Mais il y aura également trois heures de mathématiques dites « complémentaires ». Cette option pourra être prise par ceux qui n'auront pas choisi « Mathématiques » comme spécialité, mais qui ont besoin des mathématiques. L'exemple typique est celui des élèves qui prendront SVT et physique chimie en terminale parce qu'ils se destinent à des études de biologie ou de médecine et qui ont tout de même besoin de mathématiques, mais de mathématiques un peu spécifiques, adaptées à leur cursus – avec davantage de probabilités et de statistiques que de géométrie. Je le précise pour apaiser les craintes, exprimées notamment par les SVT, alors même qu'il n'est évidemment pas question d'affaiblir cette discipline dans la nouvelle configuration : si on ne choisit pas les mathématiques en spécialité, on pourra les retrouver en enseignement complémentaire, mais avec un contenu plus en adéquation avec son profil. Ces « Mathématiques complémentaires » pourront également être choisies, par exemple, par des élèves faisant des sciences économiques et sociales, dans lesquelles les statistiques et les probabilités tiennent aussi une place importante.

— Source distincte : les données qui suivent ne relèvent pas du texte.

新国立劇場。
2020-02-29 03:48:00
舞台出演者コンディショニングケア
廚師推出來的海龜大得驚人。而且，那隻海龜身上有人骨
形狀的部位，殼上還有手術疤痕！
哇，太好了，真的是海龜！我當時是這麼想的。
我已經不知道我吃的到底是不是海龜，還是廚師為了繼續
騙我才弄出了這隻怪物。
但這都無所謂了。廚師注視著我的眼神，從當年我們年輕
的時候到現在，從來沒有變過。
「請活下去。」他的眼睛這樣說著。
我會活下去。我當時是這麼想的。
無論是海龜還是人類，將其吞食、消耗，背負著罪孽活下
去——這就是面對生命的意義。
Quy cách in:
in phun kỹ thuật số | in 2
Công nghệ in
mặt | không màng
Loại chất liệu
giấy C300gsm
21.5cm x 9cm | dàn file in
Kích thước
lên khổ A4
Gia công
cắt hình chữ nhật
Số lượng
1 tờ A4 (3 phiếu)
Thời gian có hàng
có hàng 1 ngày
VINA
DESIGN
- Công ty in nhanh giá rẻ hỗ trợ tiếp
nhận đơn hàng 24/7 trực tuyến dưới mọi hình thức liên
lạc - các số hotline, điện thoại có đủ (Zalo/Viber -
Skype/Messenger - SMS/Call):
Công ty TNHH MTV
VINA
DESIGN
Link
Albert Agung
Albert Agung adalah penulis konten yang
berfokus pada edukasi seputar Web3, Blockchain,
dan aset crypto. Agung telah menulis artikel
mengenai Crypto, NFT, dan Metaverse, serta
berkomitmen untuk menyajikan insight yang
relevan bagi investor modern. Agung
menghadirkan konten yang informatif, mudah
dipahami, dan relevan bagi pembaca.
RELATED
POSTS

Bref, nous avons élaboré un système présentant une certaine cohérence entre les différentes offres, qui permet d'imaginer des parcours assez différents en couplant les disciplines.
Je terminerai en insistant sur la compensation des inégalités, autre enjeu de la réforme. Nous allons réaliser un travail technique tout au long des prochaines semaines, pour apprécier le nombre de duos de spécialités que nous pouvons offrir dans chaque établissement de France. En effet, quand vous couplez toutes les spécialités entre elles, vous obtenez un nombre de duos bien trop élevé pour pouvoir être offert dans chacun d'entre eux. Toutefois, nous devons pouvoir proposer une base commune de duos de spécialités dans toute la France. Nous aurons l'occasion de l'expliciter au cours des prochaines semaines.
Ce qui est important, c'est que nous pouvons faire de ce nouveau dispositif un outil de compensation des inégalités. On entend dire souvent que la réforme pourrait accentuer les inégalités en faveur des établissements qui sont déjà les plus favorisés : nous pouvons faire exactement l'inverse en permettant aux établissements les plus défavorisés de proposer un duo supplémentaire par rapport aux duos habituels. Tout établissement pourra donc proposer un duo original, qui n'existe pas nécessairement dans les autres établissements, et tout établissement en zone défavorisée sera en situation d'en rajouter encore une, ce qui le rendra plus attractif. Ainsi, nous mettrions en oeuvre dans les zones défavorisées ce que Pierre Mathiot appelle dans son rapport des « spécialités d'établissement ».
Pierre Mathiot avait pris comme exemple « Art et informatique ». Malgré son intérêt, un tel duo n'a pas vocation à être proposé dans tous les établissements de France – ce ne serait pas raisonnable. Il correspond néanmoins à certaines études et à des types de métiers. On peut donc l'offrir dans certains établissements, notamment dans ceux qui auraient besoin d'améliorer leur attractivité. Voilà qui montre que la souplesse introduite par cette réforme peut être mise au service d'une politique sociale. De la même façon, nous revisiterons l'accompagnement personnalisé pour qu'il ne soit pas indifférencié, mais plus particulièrement prononcé dans les lycées les plus défavorisés.
Monsieur le président, mesdames et messieurs les députés, je n'ai fait que résumer cette réforme. Je vous apporterai d'autres précisions en répondant à vos questions.